▸ **WHAT YOU WILL DO**: For this exercise, the reply is the listing below, reproduced exactly.

★ ★ ★ ★

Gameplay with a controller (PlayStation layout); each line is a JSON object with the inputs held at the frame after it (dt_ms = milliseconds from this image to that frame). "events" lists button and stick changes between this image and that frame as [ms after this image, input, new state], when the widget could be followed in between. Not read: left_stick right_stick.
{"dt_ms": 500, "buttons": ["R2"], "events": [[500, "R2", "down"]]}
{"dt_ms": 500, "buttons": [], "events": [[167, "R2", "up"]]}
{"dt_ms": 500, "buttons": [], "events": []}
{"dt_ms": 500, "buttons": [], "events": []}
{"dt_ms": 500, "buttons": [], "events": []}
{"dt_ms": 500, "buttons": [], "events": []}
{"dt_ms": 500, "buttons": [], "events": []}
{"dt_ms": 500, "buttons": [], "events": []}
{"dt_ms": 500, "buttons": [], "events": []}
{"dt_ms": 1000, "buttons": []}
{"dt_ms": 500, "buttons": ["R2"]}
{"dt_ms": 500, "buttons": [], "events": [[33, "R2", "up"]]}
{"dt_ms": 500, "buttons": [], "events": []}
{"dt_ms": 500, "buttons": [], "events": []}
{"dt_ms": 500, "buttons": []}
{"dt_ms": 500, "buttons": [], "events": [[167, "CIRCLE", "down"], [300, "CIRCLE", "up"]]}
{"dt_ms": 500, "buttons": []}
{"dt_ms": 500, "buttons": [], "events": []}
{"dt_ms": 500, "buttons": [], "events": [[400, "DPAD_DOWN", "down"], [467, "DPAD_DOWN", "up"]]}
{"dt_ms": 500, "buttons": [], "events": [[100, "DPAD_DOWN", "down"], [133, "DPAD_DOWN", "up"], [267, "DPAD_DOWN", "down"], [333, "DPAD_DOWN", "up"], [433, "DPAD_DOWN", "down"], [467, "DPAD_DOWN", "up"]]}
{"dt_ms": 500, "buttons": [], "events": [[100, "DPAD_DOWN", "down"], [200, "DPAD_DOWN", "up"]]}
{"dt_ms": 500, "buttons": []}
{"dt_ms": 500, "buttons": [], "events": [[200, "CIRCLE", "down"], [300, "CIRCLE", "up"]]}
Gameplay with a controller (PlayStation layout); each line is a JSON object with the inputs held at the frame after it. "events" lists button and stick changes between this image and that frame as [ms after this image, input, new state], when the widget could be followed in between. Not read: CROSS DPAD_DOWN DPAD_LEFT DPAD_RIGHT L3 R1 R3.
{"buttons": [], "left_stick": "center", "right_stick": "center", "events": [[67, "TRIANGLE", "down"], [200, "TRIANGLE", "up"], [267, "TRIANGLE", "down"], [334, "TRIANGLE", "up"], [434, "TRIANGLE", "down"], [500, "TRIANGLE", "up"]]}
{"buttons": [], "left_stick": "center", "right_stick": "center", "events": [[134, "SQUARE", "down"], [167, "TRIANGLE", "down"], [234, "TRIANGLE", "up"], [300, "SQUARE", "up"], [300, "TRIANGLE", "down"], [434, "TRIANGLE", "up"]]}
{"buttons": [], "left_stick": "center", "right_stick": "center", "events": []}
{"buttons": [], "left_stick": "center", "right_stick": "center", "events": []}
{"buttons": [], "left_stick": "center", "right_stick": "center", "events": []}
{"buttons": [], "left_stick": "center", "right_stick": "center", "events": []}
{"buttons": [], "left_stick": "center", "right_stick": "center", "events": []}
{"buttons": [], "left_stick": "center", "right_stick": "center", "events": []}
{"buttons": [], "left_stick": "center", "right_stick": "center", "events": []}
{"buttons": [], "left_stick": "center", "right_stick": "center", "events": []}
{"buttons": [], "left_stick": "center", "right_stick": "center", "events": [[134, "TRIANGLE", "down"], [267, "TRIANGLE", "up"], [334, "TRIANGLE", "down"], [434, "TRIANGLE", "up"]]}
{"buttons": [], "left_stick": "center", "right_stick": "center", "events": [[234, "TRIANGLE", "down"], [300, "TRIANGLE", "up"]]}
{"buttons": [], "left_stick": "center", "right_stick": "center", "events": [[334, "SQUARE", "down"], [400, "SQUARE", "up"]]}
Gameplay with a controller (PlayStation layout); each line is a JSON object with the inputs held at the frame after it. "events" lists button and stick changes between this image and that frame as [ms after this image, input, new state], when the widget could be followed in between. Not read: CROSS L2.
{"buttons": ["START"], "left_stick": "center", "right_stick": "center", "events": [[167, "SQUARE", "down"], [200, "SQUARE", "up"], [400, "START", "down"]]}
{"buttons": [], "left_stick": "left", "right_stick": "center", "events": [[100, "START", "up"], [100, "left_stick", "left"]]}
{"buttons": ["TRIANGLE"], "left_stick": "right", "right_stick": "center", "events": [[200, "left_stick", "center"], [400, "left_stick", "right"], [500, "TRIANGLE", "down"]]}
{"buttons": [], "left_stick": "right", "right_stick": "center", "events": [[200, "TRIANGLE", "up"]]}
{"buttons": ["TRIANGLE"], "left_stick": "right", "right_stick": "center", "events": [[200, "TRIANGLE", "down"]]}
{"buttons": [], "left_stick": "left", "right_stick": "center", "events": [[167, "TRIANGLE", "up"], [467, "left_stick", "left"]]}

★ ★ ★ ★

▸ **REPLY TO THE EXERCISE**:
Gameplay with a controller (PlayStation layout); each line is a JSON object with the inputs held at the frame after it (dt_ms = milliseconds from this image to that frame). "events" lists button and stick changes between this image and that frame as [ms after this image, input, new state], when the widget could be followed in between. Not read: left_stick right_stick.
{"dt_ms": 500, "buttons": ["R2"], "events": [[500, "R2", "down"]]}
{"dt_ms": 500, "buttons": [], "events": [[167, "R2", "up"]]}
{"dt_ms": 500, "buttons": [], "events": []}
{"dt_ms": 500, "buttons": [], "events": []}
{"dt_ms": 500, "buttons": [], "events": []}
{"dt_ms": 500, "buttons": [], "events": []}
{"dt_ms": 500, "buttons": [], "events": []}
{"dt_ms": 500, "buttons": [], "events": []}
{"dt_ms": 500, "buttons": [], "events": []}
{"dt_ms": 1000, "buttons": []}
{"dt_ms": 500, "buttons": ["R2"]}
{"dt_ms": 500, "buttons": [], "events": [[33, "R2", "up"]]}
{"dt_ms": 500, "buttons": [], "events": []}
{"dt_ms": 500, "buttons": [], "events": []}
{"dt_ms": 500, "buttons": []}
{"dt_ms": 500, "buttons": [], "events": [[167, "CIRCLE", "down"], [300, "CIRCLE", "up"]]}
{"dt_ms": 500, "buttons": []}
{"dt_ms": 500, "buttons": [], "events": []}
{"dt_ms": 500, "buttons": [], "events": [[400, "DPAD_DOWN", "down"], [467, "DPAD_DOWN", "up"]]}
{"dt_ms": 500, "buttons": [], "events": [[100, "DPAD_DOWN", "down"], [133, "DPAD_DOWN", "up"], [267, "DPAD_DOWN", "down"], [333, "DPAD_DOWN", "up"], [433, "DPAD_DOWN", "down"], [467, "DPAD_DOWN", "up"]]}
{"dt_ms": 500, "buttons": [], "events": [[100, "DPAD_DOWN", "down"], [200, "DPAD_DOWN", "up"]]}
{"dt_ms": 500, "buttons": []}
{"dt_ms": 500, "buttons": [], "events": [[200, "CIRCLE", "down"], [300, "CIRCLE", "up"]]}
Gameplay with a controller (PlayStation layout); each line is a JSON object with the inputs held at the frame after it. "events" lists button and stick changes between this image and that frame as [ms after this image, input, new state], when the widget could be followed in between. Not read: CROSS DPAD_DOWN DPAD_LEFT DPAD_RIGHT L3 R1 R3.
{"buttons": [], "left_stick": "center", "right_stick": "center", "events": [[67, "TRIANGLE", "down"], [200, "TRIANGLE", "up"], [267, "TRIANGLE", "down"], [334, "TRIANGLE", "up"], [434, "TRIANGLE", "down"], [500, "TRIANGLE", "up"]]}
{"buttons": [], "left_stick": "center", "right_stick": "center", "events": [[134, "SQUARE", "down"], [167, "TRIANGLE", "down"], [234, "TRIANGLE", "up"], [300, "SQUARE", "up"], [300, "TRIANGLE", "down"], [434, "TRIANGLE", "up"]]}
{"buttons": [], "left_stick": "center", "right_stick": "center", "events": []}
{"buttons": [], "left_stick": "center", "right_stick": "center", "events": []}
{"buttons": [], "left_stick": "center", "right_stick": "center", "events": []}
{"buttons": [], "left_stick": "center", "right_stick": "center", "events": []}
{"buttons": [], "left_stick": "center", "right_stick": "center", "events": []}
{"buttons": [], "left_stick": "center", "right_stick": "center", "events": []}
{"buttons": [], "left_stick": "center", "right_stick": "center", "events": []}
{"buttons": [], "left_stick": "center", "right_stick": "center", "events": []}
{"buttons": [], "left_stick": "center", "right_stick": "center", "events": [[134, "TRIANGLE", "down"], [267, "TRIANGLE", "up"], [334, "TRIANGLE", "down"], [434, "TRIANGLE", "up"]]}
{"buttons": [], "left_stick": "center", "right_stick": "center", "events": [[234, "TRIANGLE", "down"], [300, "TRIANGLE", "up"]]}
{"buttons": [], "left_stick": "center", "right_stick": "center", "events": [[334, "SQUARE", "down"], [400, "SQUARE", "up"]]}
Gameplay with a controller (PlayStation layout); each line is a JSON object with the inputs held at the frame after it. "events" lists button and stick changes between this image and that frame as [ms after this image, input, new state], when the widget could be followed in between. Not read: CROSS L2.
{"buttons": ["START"], "left_stick": "center", "right_stick": "center", "events": [[167, "SQUARE", "down"], [200, "SQUARE", "up"], [400, "START", "down"]]}
{"buttons": [], "left_stick": "left", "right_stick": "center", "events": [[100, "START", "up"], [100, "left_stick", "left"]]}
{"buttons": ["TRIANGLE"], "left_stick": "right", "right_stick": "center", "events": [[200, "left_stick", "center"], [400, "left_stick", "right"], [500, "TRIANGLE", "down"]]}
{"buttons": [], "left_stick": "right", "right_stick": "center", "events": [[200, "TRIANGLE", "up"]]}
{"buttons": ["TRIANGLE"], "left_stick": "right", "right_stick": "center", "events": [[200, "TRIANGLE", "down"]]}
{"buttons": [], "left_stick": "left", "right_stick": "center", "events": [[167, "TRIANGLE", "up"], [467, "left_stick", "left"]]}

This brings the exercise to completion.